Hate speech detector output

Introduction

The Hate speech detector API resource returns a JSON object with this format:

{
    "success": Boolean success flag,
    "data": {
        "content": analyzed text,
        "language": language code,
        "version": technology version info,
        "categories": [],
        "extractions": [],
    }
}

For a description of the contents, language and version properties, see the API resources output overview.

categories is the output for categorization, extractions is the output for information extraction.

categorization array

Each item of the categories array represents a detected category, for example:

{
    "frequency": 6.96,
    "hierarchy": [
        "Sexism"
    ],
    "id": "2200",
    "label": "Sexism",
    "namespace": "hate_speech",
    "positions": [
        {
            "end": 15,
            "start": 10
        }
    ],
    "score": 3,
    "winner": true
}

where:

  • namespace is the name of the software module containing the reference taxonomy.
  • id, label and hierarchy identify the node in the category tree:

    • id is the identifying code
    • label is the description.
    • hierarchy is the path of the category in the category tree. The path is the sequence of categories that goes from the farthest ancestor to the category itself. hierarchy is an array containing the values of the label property for all the categories along the path.
  • score is the cumulative score that was attributed to the category.
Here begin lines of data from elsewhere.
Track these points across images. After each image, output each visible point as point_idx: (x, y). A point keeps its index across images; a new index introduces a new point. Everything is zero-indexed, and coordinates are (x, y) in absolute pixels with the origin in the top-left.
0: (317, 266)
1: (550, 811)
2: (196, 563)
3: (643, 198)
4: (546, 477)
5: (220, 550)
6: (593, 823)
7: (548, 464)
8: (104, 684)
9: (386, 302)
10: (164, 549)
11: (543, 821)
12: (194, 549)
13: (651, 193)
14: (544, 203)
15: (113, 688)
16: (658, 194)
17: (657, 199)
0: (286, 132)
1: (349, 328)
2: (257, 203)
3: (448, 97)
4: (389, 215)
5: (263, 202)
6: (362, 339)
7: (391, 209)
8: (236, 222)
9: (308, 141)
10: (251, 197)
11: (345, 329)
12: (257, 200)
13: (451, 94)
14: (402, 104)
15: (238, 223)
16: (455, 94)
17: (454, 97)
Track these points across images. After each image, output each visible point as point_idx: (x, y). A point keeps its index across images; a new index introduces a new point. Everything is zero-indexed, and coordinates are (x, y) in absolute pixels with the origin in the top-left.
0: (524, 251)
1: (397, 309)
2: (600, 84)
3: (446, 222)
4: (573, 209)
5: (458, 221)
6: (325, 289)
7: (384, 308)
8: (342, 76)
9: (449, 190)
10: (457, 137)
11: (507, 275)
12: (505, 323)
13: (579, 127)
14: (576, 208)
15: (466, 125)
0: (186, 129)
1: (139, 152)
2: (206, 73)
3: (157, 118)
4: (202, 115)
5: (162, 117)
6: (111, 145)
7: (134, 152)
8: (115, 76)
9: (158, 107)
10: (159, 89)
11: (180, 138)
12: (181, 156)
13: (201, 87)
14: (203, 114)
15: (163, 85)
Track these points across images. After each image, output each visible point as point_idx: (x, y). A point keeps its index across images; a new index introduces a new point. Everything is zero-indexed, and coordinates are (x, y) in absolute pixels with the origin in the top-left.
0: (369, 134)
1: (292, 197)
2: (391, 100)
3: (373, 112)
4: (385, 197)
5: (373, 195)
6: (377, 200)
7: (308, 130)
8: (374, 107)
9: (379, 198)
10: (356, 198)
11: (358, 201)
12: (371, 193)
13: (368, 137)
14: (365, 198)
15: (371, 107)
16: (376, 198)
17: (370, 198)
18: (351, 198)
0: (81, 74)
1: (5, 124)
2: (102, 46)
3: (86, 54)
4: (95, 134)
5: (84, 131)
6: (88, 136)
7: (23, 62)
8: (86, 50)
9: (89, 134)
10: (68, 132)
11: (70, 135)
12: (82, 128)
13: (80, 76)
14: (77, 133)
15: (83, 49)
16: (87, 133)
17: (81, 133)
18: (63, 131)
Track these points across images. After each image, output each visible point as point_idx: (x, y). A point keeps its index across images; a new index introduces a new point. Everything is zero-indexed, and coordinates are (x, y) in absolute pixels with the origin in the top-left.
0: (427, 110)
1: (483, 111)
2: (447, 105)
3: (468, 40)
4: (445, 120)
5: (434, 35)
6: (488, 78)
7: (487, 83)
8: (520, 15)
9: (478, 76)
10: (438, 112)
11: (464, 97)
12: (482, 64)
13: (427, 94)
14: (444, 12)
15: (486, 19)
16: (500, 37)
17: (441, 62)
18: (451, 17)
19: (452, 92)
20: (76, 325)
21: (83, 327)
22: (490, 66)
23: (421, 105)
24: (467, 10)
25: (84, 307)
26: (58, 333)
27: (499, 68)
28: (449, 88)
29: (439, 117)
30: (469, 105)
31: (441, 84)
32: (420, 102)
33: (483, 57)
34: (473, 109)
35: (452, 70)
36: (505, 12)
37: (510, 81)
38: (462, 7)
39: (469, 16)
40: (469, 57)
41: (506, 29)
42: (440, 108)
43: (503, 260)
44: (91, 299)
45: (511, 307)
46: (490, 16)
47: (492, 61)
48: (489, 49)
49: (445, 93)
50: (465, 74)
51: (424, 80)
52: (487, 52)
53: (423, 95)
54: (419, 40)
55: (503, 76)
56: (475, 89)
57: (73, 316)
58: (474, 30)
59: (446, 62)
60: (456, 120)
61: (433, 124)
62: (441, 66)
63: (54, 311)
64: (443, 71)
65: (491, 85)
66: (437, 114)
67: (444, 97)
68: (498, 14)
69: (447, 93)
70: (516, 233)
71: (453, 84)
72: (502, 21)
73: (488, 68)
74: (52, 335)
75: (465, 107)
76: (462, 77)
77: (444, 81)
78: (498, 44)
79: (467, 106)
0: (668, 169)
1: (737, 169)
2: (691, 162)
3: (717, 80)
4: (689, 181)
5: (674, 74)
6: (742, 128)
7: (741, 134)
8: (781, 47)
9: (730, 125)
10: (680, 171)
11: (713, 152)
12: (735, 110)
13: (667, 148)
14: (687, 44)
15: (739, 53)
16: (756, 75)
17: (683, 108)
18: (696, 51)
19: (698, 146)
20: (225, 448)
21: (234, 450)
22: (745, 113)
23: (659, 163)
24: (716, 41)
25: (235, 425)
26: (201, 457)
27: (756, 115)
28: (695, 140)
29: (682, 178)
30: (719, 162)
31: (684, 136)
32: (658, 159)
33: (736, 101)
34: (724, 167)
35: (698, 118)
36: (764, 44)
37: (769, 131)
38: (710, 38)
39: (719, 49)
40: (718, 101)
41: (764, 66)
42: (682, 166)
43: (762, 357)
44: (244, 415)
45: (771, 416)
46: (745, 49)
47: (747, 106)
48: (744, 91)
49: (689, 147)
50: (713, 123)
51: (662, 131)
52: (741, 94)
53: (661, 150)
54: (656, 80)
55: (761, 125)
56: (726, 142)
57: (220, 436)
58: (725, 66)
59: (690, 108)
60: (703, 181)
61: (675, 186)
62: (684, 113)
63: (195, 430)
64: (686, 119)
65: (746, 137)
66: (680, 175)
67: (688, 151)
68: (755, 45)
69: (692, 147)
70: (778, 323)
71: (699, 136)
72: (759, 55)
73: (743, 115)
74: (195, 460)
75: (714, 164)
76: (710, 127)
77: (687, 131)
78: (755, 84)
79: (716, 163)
  • frequency is the percentage ratio of the category score to the sum of all categories' scores.
  • winner is a Boolean flag set to true if the category was considered particularly relevant.
  • positions is an array containing the positions of the text blocks that contributed to category score.

extractions array

Every item of the extractions array represents an extraction record.
For example, the following item is a record that's an instance of the ENTITY template:

{
    "namespace": "hate-speech_en_1.1",
    "template": "Hate_speech_detection",
    "fields": [
        {
            "name": "full_instance",
            "value": "niggers",
            "positions": [
                {
                    "start": 7,
                    "end": 14
                }
            ]
        },
        {
            "name": "target_5",
            "value": "ethnic group",
            "positions": [
                {
                    "start": 7,
                    "end": 14
                }
            ]
        }
    ]
}

See the article in the guide section to know about the concept of information extraction and all the possible record templates with their fields.

In each item:

  • namespace is the name of the software module performing the extraction.
  • template is the name of the template.
  • fields is the array of record fields.

Each item of the fields array item represents an extracted value where:

  • name is the field's name.
  • value is the field's value.
  • positions is an array containing the extracted field's positions.